Yours: Mean: 4.84, St.D: .52. Hits: 3: .79%, 4: 20.11%, 5: 72.93%, 6: 6.17%.
Mine(1): Mean: 4.84, St.D: .534. Hits: 3: .74%, 4: 21.05%, 5: 71.29%, 6: 6.92%.
Mine(2): Mean: 4.84, St.D: .534. Hits: 3: .79%, 4: 21.03%, 5: 71.33%, 6: 6.85%
Mine(3): Mean: 4.84, St.D: .533. Hits: 3: .76%, 4: 20.99%, 5: 71.42%, 6: 6.83%
Likely a difference between us here but I'm not sure how to find it or why this example would vary while the normal 55/80 example doesn't.
---
Did some quicker tests at various damage ranges for Bladed Pike.
55/65: Biggest difference of .90%
60/70: Biggest difference of .82%
70/80: Biggest difference of 1.05%
60/80: Biggest difference of .40%
65/80: Biggest difference of .53%
None of these are as large as the 65/75 test so I decided to try and narrow that one down.
---
64/76: 1.33%
66/74: 1.40%
67/73: 1.23%
68/72: .31%
69/71: .16%
I didn't post all of the numbers, but the commonality I'm seeing in these examples is that your calculator always seems to have a higher % in the 5 hits section and mine always seems to have a higher % in the 6 hits section.
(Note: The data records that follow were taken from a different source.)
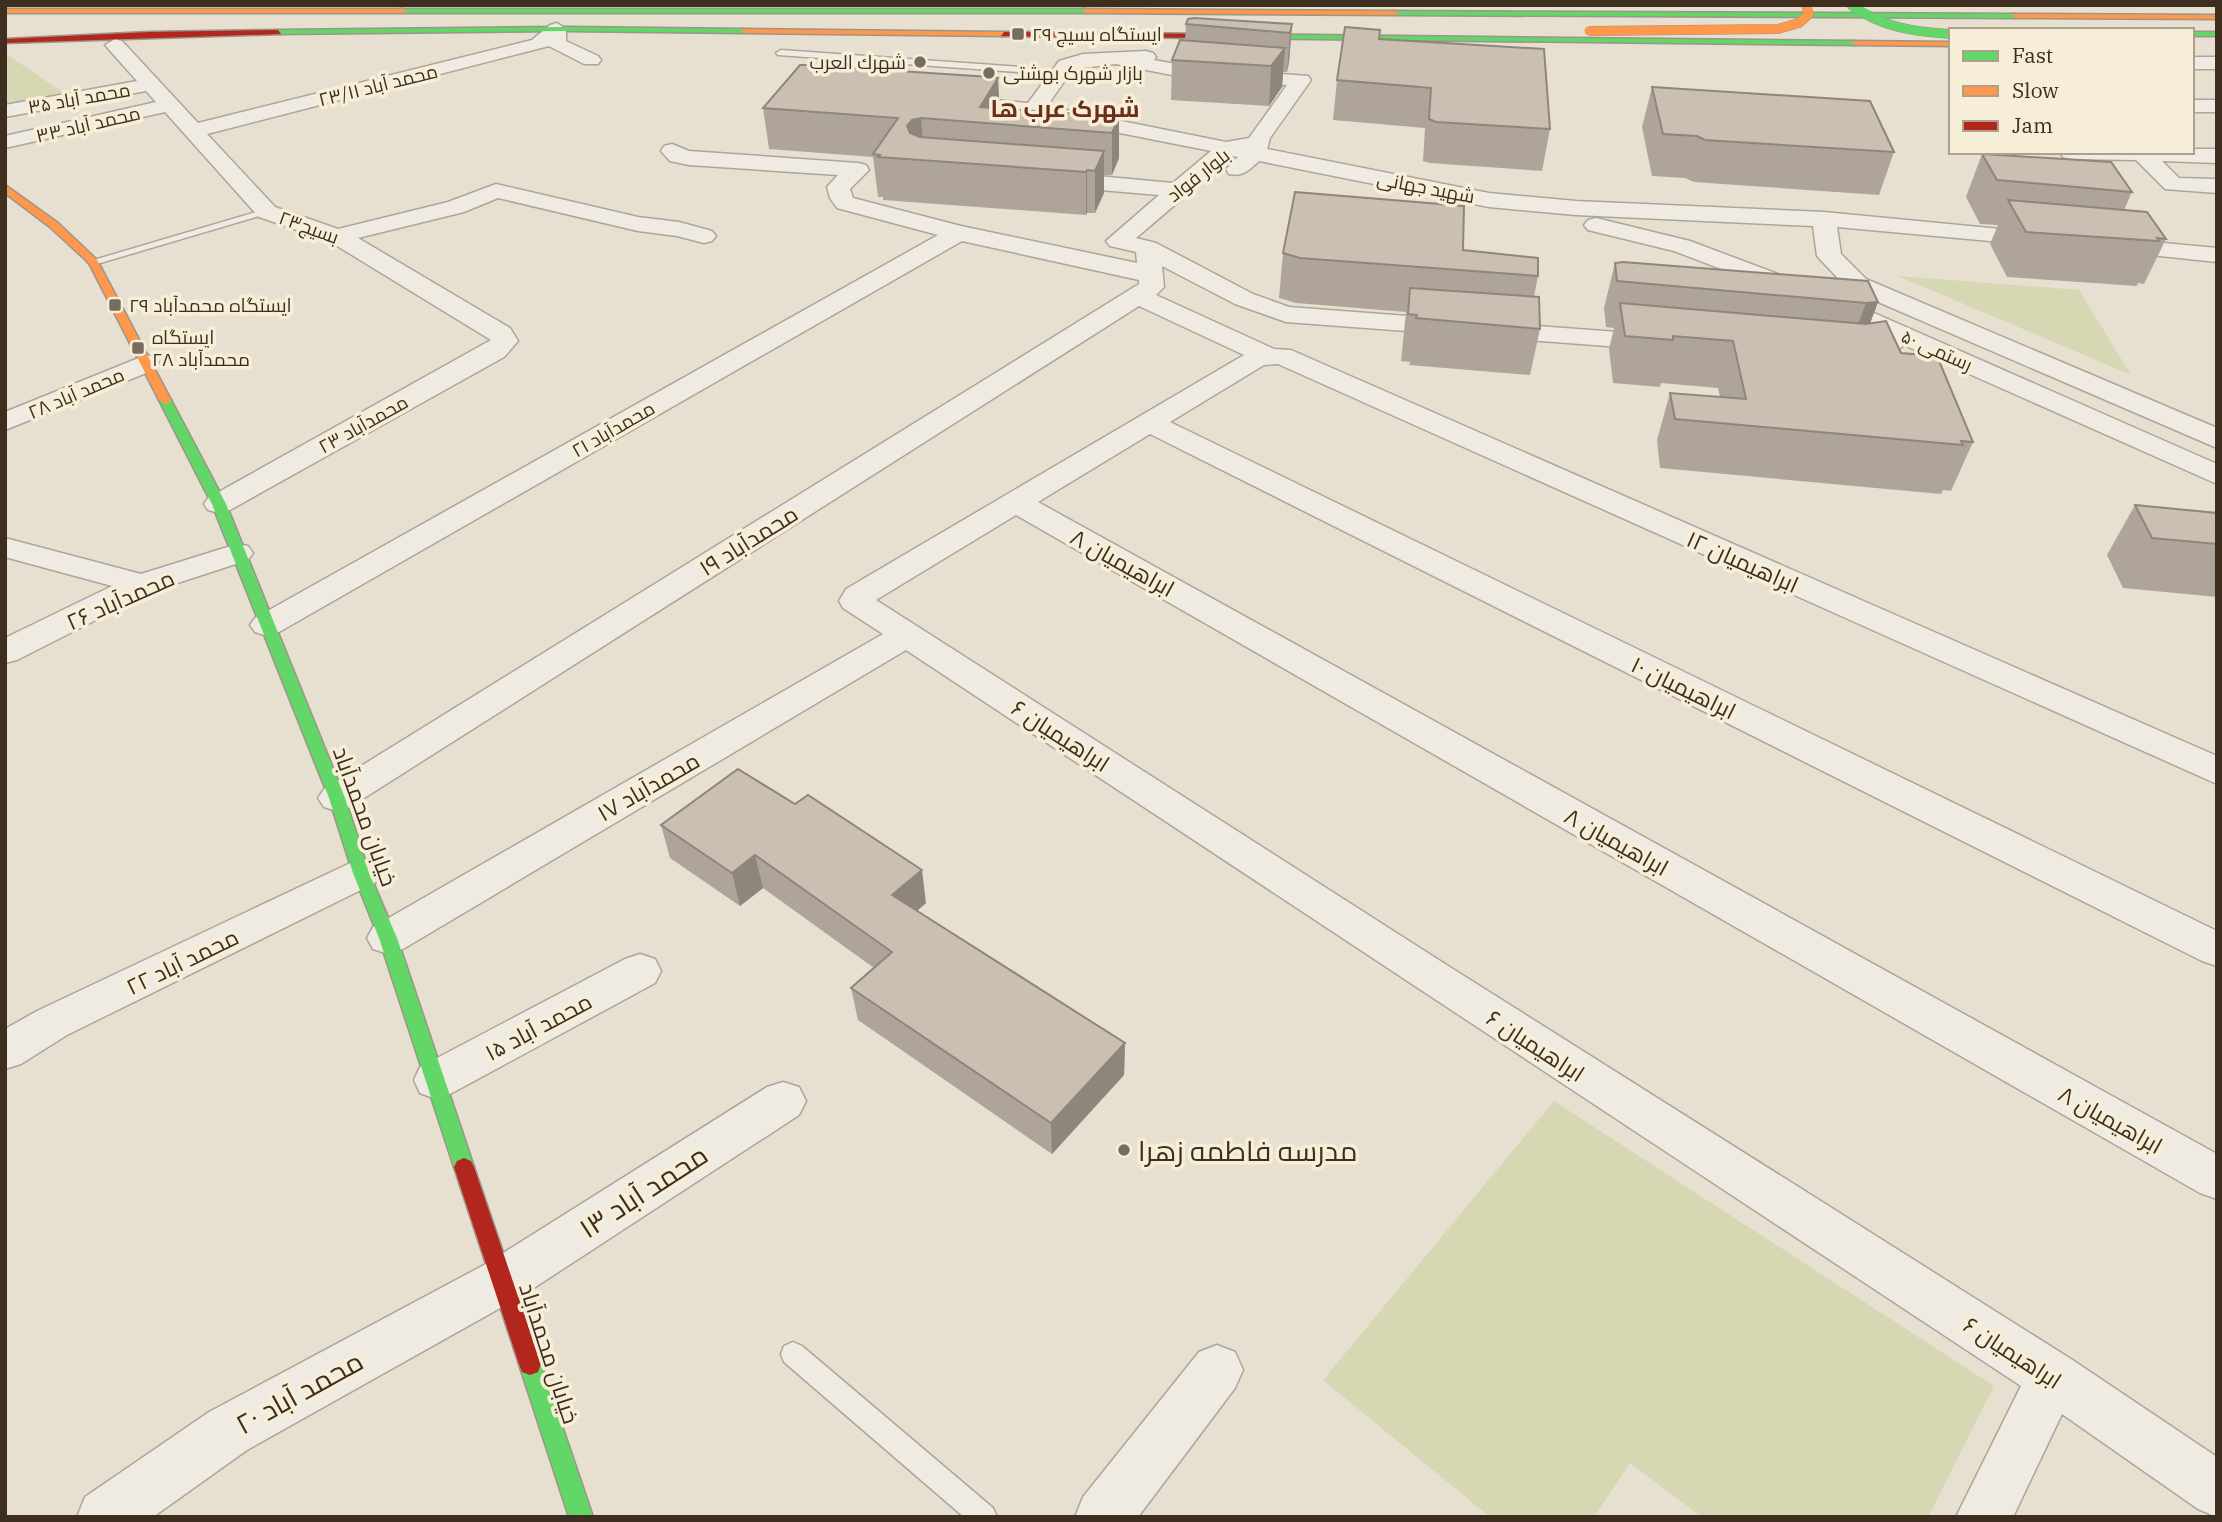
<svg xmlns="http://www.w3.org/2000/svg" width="2222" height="1522" font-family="'IBM Plex Serif',Cairo,serif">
<rect width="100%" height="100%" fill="#e7e0d1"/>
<!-- green -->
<g fill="#d6d7b3">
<path d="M 5,53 L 74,100 L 5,110 Z"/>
<path d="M 1898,276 L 2079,290 L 2131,375 Z"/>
<path d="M 1554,1101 L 1994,1386 L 1928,1517 L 1702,1517 L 1630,1463 L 1594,1517 L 1490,1517 L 1323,1380 Z"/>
</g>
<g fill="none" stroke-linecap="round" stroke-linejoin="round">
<defs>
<g id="lane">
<path d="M 781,50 L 1037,68 L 1042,71 L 1040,74 L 1056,84 L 1048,86 L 1032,77 L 1031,73 L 778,55 L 776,53 Z"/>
<path d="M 263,210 L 273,212 L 97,264 L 87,262 Z"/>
<path d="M 793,1342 L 802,1346 L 993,1508 L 997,1517 L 964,1517 L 784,1362 L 781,1354 L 784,1346 Z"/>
</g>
<g id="street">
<path d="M 557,23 L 566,29 L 566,41 L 598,56 L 601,60 L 598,64 L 584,64 L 549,46 L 207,134 L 275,207 L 338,229 L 448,202 L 496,184 L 638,217 L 679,222 L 712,231 L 716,236 L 712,241 L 704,243 L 677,236 L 638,231 L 498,198 L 464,212 L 358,238 L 510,328 L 518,341 L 504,357 L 230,510 L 219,513 L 208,510 L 204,504 L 208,498 L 491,340 L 329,241 L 259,217 L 165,112 L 5,148 L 5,136 L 156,102 L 146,91 L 5,117 L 5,105 L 137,81 L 105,45 L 115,39 L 122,41 L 198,123 L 532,40 L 550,25 Z"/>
<path d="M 1146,51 L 1153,53 L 1156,57 L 1154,60 L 1197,68 L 1308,76 L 1311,80 L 1270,138 L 1267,149 L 1489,193 L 1576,201 L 1824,212 L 2053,234 L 2057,239 L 2053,244 L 2045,246 L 1837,227 L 1841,254 L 1866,279 L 2217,428 L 2217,448 L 1848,289 L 1817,256 L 1813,226 L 1576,215 L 1489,207 L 1259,161 C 1249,170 1243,177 1229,174 L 1226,169 L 1238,157 L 1232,156 L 1136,238 L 1156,243 L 1253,294 L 1289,307 L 1670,336 L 1674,342 L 1670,348 L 1661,350 L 1286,322 L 1235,304 L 1162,266 L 1164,287 L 1156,295 L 1274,349 L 1291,350 L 2217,756 L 2217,784 L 1278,364 L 1264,365 L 1170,422 L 2217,931 L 2217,966 L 2202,961 L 1150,434 L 1038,502 L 2217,1154 L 2217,1199 L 2200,1193 L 1016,515 L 876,600 L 1445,964 L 2071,1359 L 2217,1457 L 2217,1517 L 2198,1509 L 2062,1414 L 2013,1517 L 1956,1517 L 2021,1386 L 906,650 L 403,949 L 388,954 L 373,949 L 367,938 L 373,927 L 883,634 L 843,608 L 839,601 L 846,589 L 1244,355 L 1139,306 L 350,807 L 337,811 L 324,807 L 318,798 L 324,789 L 1139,284 L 1139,280 L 962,241 L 279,632 L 267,636 L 255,632 L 250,625 L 255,618 L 938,235 L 837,208 L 830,198 L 827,187 L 838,175 L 689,165 L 670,161 L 661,151 L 664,146 L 672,144 L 689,151 L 858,163 L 866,165 L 869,170 L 850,189 L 853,198 L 961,226 L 1137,263 L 1136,252 L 1110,246 L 1106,241 L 1159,195 L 1054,186 L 1046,184 L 1043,179 L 1046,174 L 1054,172 L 1173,183 L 1211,151 L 1034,116 L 948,108 L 941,106 L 938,102 L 941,98 L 948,96 L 1028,103 L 1059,61 L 1083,54 ZM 1116,64 L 1197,80 L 1287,85 L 1249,138 L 1226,142 L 1047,106 L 1073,69 Z"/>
<rect x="2192" y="57" width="25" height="12"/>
<rect x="2192" y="100" width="25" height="12"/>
<path d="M 2192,149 L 2217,149 L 2217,163 L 2162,161 L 2179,178 L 2217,179 L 2217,193 L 2165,189 L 2136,160 L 2071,159 L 2063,157 L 2060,152 L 2192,152 Z"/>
<path d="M 1596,218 L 1690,241 L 1831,294 L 2217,464 L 2217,484 L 1904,345 C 1885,362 1868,371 1842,365 L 1838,359 L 1842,353 L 1868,350 L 1884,336 L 1813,304 L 1674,251 L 1588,230 L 1584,225 L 1588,220 Z"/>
<path d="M 2110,238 L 2217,248 L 2217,262 L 2102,250 L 2098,245 L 2102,240 Z"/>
<path d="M 146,355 L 156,357 L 159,363 L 156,369 L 5,430 L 5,412 Z"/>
<path d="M 5,538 L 141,574 L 237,544 L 248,546 L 253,553 L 248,560 L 153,591 L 17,660 L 5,663 L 5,638 L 112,586 L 5,557 Z"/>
<path d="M 361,858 L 375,863 L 381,873 L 375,883 L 67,1035 L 21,1064 L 5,1069 L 5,1029 L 37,1011 Z"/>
<path d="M 640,954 L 655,959 L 661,971 L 655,983 L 452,1093 L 436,1099 L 420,1093 L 414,1080 L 420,1067 L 625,959 Z"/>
<path d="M 783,1082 L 799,1087 L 806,1101 L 799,1115 L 520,1297 L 247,1450 L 153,1517 L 77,1517 L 85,1497 L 209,1412 L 484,1265 L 767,1087 Z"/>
<path d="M 1217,1345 L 1235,1352 L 1243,1370 L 1235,1388 L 1138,1517 L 1075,1517 L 1083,1497 L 1199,1352 Z"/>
</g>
<g id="fast">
<path d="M 400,9 L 1086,9 L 1090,11 L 1086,13 L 403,13 Z"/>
<path d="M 1392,11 L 2015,14 L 2019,16 L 2015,18 L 1395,15 Z"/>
<path d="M 566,27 L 744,29 L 748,31 L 744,33 L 566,31 L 278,34 L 274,32 L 278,30 Z"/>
<rect x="2192" y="32" width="25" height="4"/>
<path d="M 1213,34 L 1855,41 L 1859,43 L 1855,45 L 1216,38 Z"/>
<path d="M 165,396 L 171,400 L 226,504 L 345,798 L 369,873 L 397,938 L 474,1167 L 471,1173 L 464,1176 L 457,1173 L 454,1167 L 379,938 L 353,873 L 329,798 L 212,504 L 159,400 Z"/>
<path d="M 530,1353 L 538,1356 L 541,1364 L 593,1517 L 569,1517 L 519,1364 L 522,1356 Z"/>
</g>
<g id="slow">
<path d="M 5,9 L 403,9 L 407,11 L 403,13 L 5,13 Z"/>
<path d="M 1083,9 L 1395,11 L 1399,13 L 1395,15 L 1086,13 Z"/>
<path d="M 2012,14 L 2217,15 L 2217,19 L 2015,18 Z"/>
<path d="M 741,29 L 1004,32 L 1008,34 L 1004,36 L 744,33 Z"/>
<path d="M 1852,41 L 1951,42 L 1951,46 L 1855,45 Z"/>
<path d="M 5,185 L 58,223 L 97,260 L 171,400 L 169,403 L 165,404 L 159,400 L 89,263 L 50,227 L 5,193 Z"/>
</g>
<g id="jam">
<path d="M 278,30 L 281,34 L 5,43 L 5,39 L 149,32 Z"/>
<path d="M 1004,32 L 1216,34 L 1220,36 L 1216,38 L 1001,36 Z"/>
<path d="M 464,1158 L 471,1161 L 474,1167 L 541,1364 L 538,1372 L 530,1375 L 522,1372 L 519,1364 L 454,1167 L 457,1161 Z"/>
</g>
</defs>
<!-- lane casing -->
<use href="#lane" stroke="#ada599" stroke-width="3"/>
<!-- street casing -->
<use href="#street" stroke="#ada599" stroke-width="3"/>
<!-- fast casing -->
<use href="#fast" stroke="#9c958a" stroke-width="3"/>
<!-- slow casing -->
<use href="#slow" stroke="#9c958a" stroke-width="3"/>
<!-- jam casing -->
<use href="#jam" stroke="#9c958a" stroke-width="3"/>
<!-- lane -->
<use href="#lane" fill="#efebe3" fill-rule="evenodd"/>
<!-- street -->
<use href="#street" fill="#efebe3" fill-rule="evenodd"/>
<!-- fast -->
<use href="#fast" fill="#63d668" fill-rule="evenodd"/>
<!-- slow -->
<use href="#slow" fill="#ff974d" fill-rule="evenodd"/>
<!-- jam -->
<use href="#jam" fill="#b3261e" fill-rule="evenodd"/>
<defs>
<path id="fast-bridge" d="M 1851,5 C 1881,27 1914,32 1951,34"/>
<path id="slow-bridge" d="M 1589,31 L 1778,29 L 1799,23 L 1809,14 L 1806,5"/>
</defs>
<!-- fast-bridge casing -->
<use href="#fast-bridge" stroke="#9c958a" stroke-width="10" stroke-linecap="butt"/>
<!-- slow-bridge casing -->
<use href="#slow-bridge" stroke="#9c958a" stroke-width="10" stroke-linecap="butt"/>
<!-- fast-bridge -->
<use href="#fast-bridge" stroke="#63d668" stroke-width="9"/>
<!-- slow-bridge -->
<use href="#slow-bridge" stroke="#ff974d" stroke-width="9"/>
</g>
<!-- wall -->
<g fill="#afa499">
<path d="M 1186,24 L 1292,24 L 1289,62 L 1287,72 L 1283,72 L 1282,87 L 1269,106 L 1171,100 L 1172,60 L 1185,40 Z"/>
<path d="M 1379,40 L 1550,129 L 1542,171 L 1430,163 L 1423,161 L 1425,128 L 1333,120 L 1337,80 Z"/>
<path d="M 998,78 L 999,109 L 1119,117 L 1119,158 L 1112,175 L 1104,175 L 1104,193 L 1095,213 L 1087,213 L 1086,215 L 883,200 L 883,197 L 878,197 L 873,157 L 769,149 L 763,108 Z"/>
<path d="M 1652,87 L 1894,152 L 1879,195 L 1694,182 L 1685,178 L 1652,176 L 1642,127 Z"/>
<path d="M 1982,154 L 2132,192 L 2124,210 L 2166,239 L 2144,284 L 2138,283 L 2137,286 L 2007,277 L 1990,244 L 1998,225 L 1980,224 L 1966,197 Z"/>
<path d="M 1463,250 L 1538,276 L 1534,297 L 1540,329 L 1530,375 L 1409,365 L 1410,362 L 1401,361 L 1406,312 L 1296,303 L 1279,298 L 1283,253 Z"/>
<path d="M 1615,263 L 1878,302 L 1870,323 L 1901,353 L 1973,442 L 1951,491 L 1943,490 L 1941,494 L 1660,468 L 1657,440 L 1670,393 L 1720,397 L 1718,388 L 1661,383 L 1660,387 L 1613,383 L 1609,349 L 1614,328 L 1606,327 L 1604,308 Z"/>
<path d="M 2135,505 L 2217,513 L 2217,597 L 2123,588 L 2107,555 Z"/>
<path d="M 661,825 L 926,903 L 917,911 L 1125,1043 L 1124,1075 L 1052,1154 L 858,1020 L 851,988 L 874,968 L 763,888 L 740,906 L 670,858 Z"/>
</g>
<!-- shaded-wall -->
<g fill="#8e867d">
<path d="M 1292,24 L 1289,62 L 1287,72 L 1290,33 Z"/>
<path d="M 1285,48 L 1282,87 L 1269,106 L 1271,66 Z"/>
<path d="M 998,78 L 1000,119 L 980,107 Z"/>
<path d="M 1119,117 L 1119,158 L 1112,175 L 1112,133 Z"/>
<path d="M 921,118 L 924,159 L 921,160 L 907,126 L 912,120 Z"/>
<path d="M 1104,151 L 1104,193 L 1095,213 L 1095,171 Z"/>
<path d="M 1087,170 L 1087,213 L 1086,215 L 1086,172 Z"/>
<path d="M 1878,302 L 1861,348 L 1849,349 L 1866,303 Z"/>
<path d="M 755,855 L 763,888 L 740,906 L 732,873 Z"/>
<path d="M 922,870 L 926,903 L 897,928 L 892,895 Z"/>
<path d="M 1125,1043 L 1124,1075 L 1052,1154 L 1051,1123 Z"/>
</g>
<!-- building -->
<g fill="#cbbfb2" stroke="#8e867d" stroke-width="2">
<path d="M 1194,18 L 1292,24 L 1290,33 L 1186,24 L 1188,19 Z"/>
<path d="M 1345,27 L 1380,30 L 1379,39 L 1544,49 L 1550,129 L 1436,122 L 1429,119 L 1431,88 L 1337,80 Z"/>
<path d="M 1180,40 L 1285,48 L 1271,66 L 1172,60 Z"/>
<path d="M 800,65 L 807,65 L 991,77 L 998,78 L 980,107 L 1119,117 L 1112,133 L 921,118 L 912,120 L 907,126 L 910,133 L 920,137 L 1104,151 L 1095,171 L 1087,170 L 1086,172 L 878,157 L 880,155 L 873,154 L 898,118 L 763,108 Z"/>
<path d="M 1652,87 L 1870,101 L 1894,152 L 1705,140 L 1697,136 L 1663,134 Z"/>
<path d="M 1982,154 L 2111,162 L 2132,192 L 1997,180 Z"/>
<path d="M 1295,192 L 1464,206 L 1463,250 L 1538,258 L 1538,276 L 1300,258 L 1283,253 Z"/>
<path d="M 2008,200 L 2147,212 L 2166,239 L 2157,238 L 2159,241 L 2026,232 Z"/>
<path d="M 1623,262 L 1868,281 L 1878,302 L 1866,303 L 1617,281 L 1615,263 Z"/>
<path d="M 1410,288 L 1539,297 L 1540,329 L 1416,318 L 1417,315 L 1408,314 Z"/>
<path d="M 1620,303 L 1866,324 L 1886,321 L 1901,353 L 1937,356 L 1973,442 L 1961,441 L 1963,445 L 1675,419 L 1670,393 L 1746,399 L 1733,341 L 1673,336 L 1673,340 L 1625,336 Z"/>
<path d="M 2135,505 L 2217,513 L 2217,544 L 2152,538 Z"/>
<path d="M 738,769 L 795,804 L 808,795 L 922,870 L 892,895 L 1125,1043 L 1051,1123 L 851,988 L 892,952 L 755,855 L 732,873 L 661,825 Z"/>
</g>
<!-- markers -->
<g fill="#786c5e" stroke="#f7eed8" stroke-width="2.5">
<rect x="1011" y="27" width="14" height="14" rx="3.5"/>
<circle cx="920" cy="62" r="7"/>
<circle cx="989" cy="73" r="7"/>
<rect x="108" y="298" width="14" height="14" rx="3.5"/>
<rect x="131" y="341" width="14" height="14" rx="3.5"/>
<circle cx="1124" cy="1150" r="7"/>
</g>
<g text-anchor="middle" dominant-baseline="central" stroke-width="7" stroke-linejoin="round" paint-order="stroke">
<!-- far-poi labels -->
<g font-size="19" fill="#3d2e20" stroke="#f7eed8" text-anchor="start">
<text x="1032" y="34">ایستگاه بسیج ۲۹</text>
<text x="906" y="62" text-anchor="end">شهرك العرب</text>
<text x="1003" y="73">بازار شهرک بهشتی</text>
<text x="129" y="305">ایستگاه محمدآباد ۲۹</text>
<text x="152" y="337">ایستگاه<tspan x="152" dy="22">محمدآباد ۲۸</tspan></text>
</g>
<!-- far-street labels -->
<g font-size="19" fill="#3d2e20" stroke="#f7eed8">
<text transform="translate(378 85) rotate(-14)">محمد آباد ۲۳/۱۱</text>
<text transform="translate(79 98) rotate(-10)">محمد آباد ۳۵</text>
<text transform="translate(88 124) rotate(-13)">محمد آباد ۳۳</text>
<text transform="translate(1198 175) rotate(-38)">بلوار فواد</text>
<text transform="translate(1426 187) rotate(11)">شهید جهانی</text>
<text transform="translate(309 227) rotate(20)">بسیج۲۳</text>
<text transform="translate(1937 350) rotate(24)">رستمی ۵۰</text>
<text transform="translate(76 393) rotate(-23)">محمد آباد ۲۸</text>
<text transform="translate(363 424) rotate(-29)">محمدآباد ۲۳</text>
<text transform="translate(613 429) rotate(-30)">محمدآباد ۲۱</text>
</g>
<!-- street labels -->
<g font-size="23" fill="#3d2e20" stroke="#f7eed8">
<text transform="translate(748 540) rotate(-32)">محمدآباد ۱۹</text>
<text transform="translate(1743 561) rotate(24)">ابراهیمیان ۱۲</text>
<text transform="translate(1123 562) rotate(29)">ابراهیمیان ۸</text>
<text transform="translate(120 599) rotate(-24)">محمدآباد ۲۶</text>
<text transform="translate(1684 687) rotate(26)">ابراهیمیان ۱۰</text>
<text transform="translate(1061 735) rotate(33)">ابراهیمیان ۶</text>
<text transform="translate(648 786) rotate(-30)">محمدآباد ۱۷</text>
<text transform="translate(366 816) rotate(70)">خیابان محمدآباد</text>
<text transform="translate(1617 841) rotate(29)">ابراهیمیان ۸</text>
<text transform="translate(182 961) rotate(-26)">محمد آباد ۲۲</text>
<text transform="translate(538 1026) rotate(-28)">محمد آباد ۱۵</text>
<text transform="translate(1536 1045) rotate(33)">ابراهیمیان ۶</text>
<text transform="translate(2111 1119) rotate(29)">ابراهیمیان ۸</text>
<text transform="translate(2013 1352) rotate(33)">ابراهیمیان ۶</text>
<text transform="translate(550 1353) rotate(72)">خیابان محمدآباد</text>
</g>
<!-- far-district labels -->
<g font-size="24" font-weight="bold" fill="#6b2e1e" stroke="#f7eed8">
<text x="1065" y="108">شهرک عرب ها</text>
</g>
<!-- near-poi labels -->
<g font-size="28" fill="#3d2e20" stroke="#f7eed8" text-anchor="start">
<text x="1138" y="1150">مدرسه فاطمه زهرا</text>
</g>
<!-- near-street labels -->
<g font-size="28" fill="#3d2e20" stroke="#f7eed8">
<text transform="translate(643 1191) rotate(-33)">محمد آباد ۱۳</text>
<text transform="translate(299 1392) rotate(-29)">محمد آباد ۲۰</text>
</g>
</g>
<!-- border -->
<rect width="2222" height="1522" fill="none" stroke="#3d2e20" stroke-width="14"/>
<!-- legend -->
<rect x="1949" y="28" width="245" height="126" fill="#f7eed8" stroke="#ada18e" stroke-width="2"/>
<rect x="1963" y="51" width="35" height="10" fill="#63d668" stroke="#ada18e" stroke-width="2"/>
<text x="2012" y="63" font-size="21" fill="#3d2e20">Fast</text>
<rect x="1963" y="86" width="35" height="10" fill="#ff974d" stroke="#ada18e" stroke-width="2"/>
<text x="2012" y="98" font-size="21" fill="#3d2e20">Slow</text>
<rect x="1963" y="121" width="35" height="10" fill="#b3261e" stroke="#ada18e" stroke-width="2"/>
<text x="2012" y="133" font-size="21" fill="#3d2e20">Jam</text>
</svg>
In the 68/72 example yours has a .04% chance to survive 6 and mine has a .38%.
That seemed like a good place to attack so I opened up some verbosity on my tool and found a sample case where I survived 6 hits. I double checked the math on the output by hand and it checks out, but I have the bro surviving with 0.15hp left and I'm not sure if that's ok? What is your death condition? I'm not sure how much rounding goes on behind the scenes in game.
I tried setting my death condition to be < 1 instead of <= 0 and that appeared to solve the discrepancy in the 68/72 example but it throws everything else way off so maybe I'm not on the right track.